▶ _Assignment_:
Output exactly the lines from the one with "after: Taschenlampe [schwarz]" through the last line of the data below, both included, and nothing more.

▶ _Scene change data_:
_____
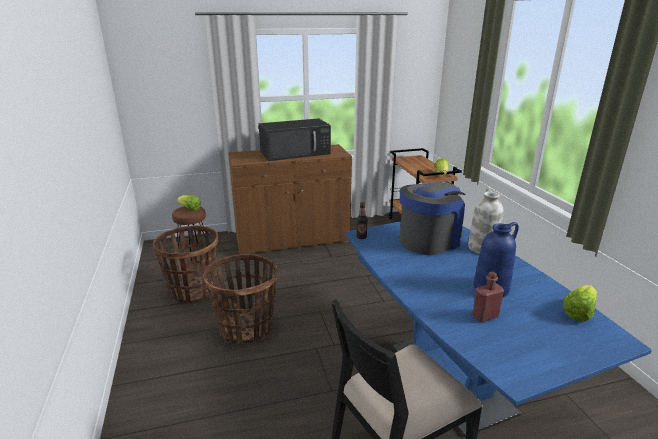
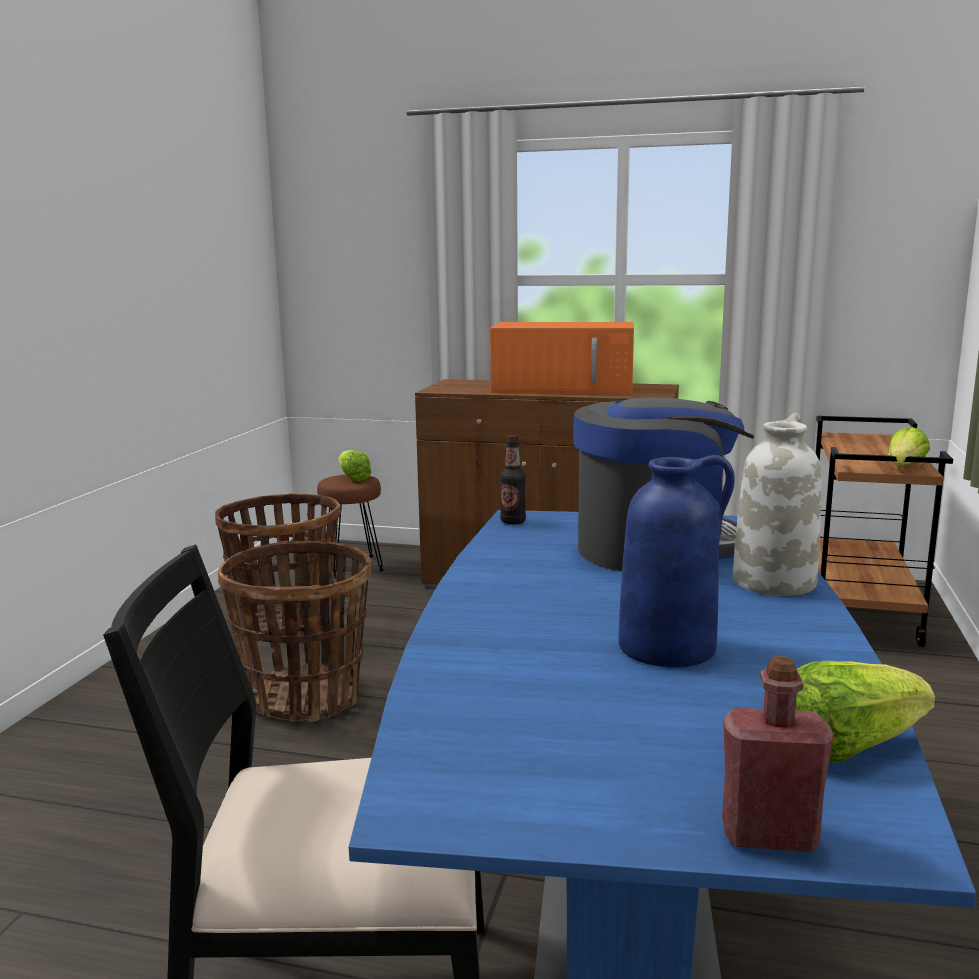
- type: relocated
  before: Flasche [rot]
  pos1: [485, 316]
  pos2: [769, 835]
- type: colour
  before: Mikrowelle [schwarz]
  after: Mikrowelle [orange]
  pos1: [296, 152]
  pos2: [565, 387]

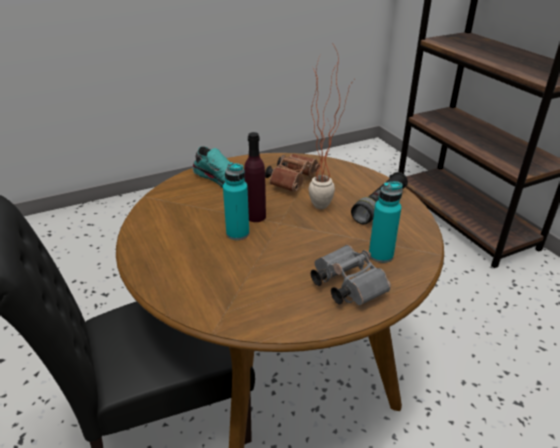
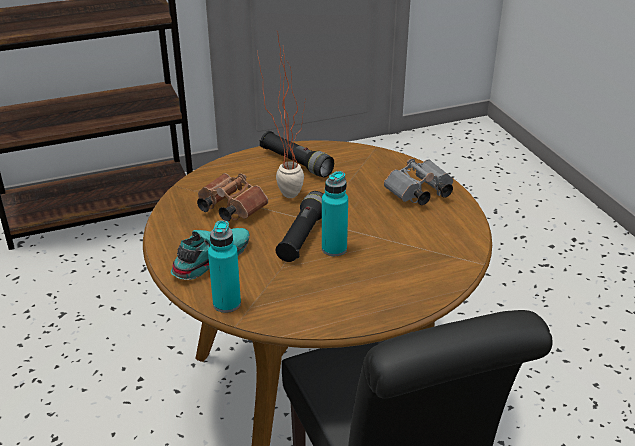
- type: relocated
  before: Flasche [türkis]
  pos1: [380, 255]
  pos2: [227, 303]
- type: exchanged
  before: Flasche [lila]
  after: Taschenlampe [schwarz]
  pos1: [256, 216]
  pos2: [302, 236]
_____
▶ _Response for this exercise_:
  after: Taschenlampe [schwarz]
  pos1: [256, 216]
  pos2: [302, 236]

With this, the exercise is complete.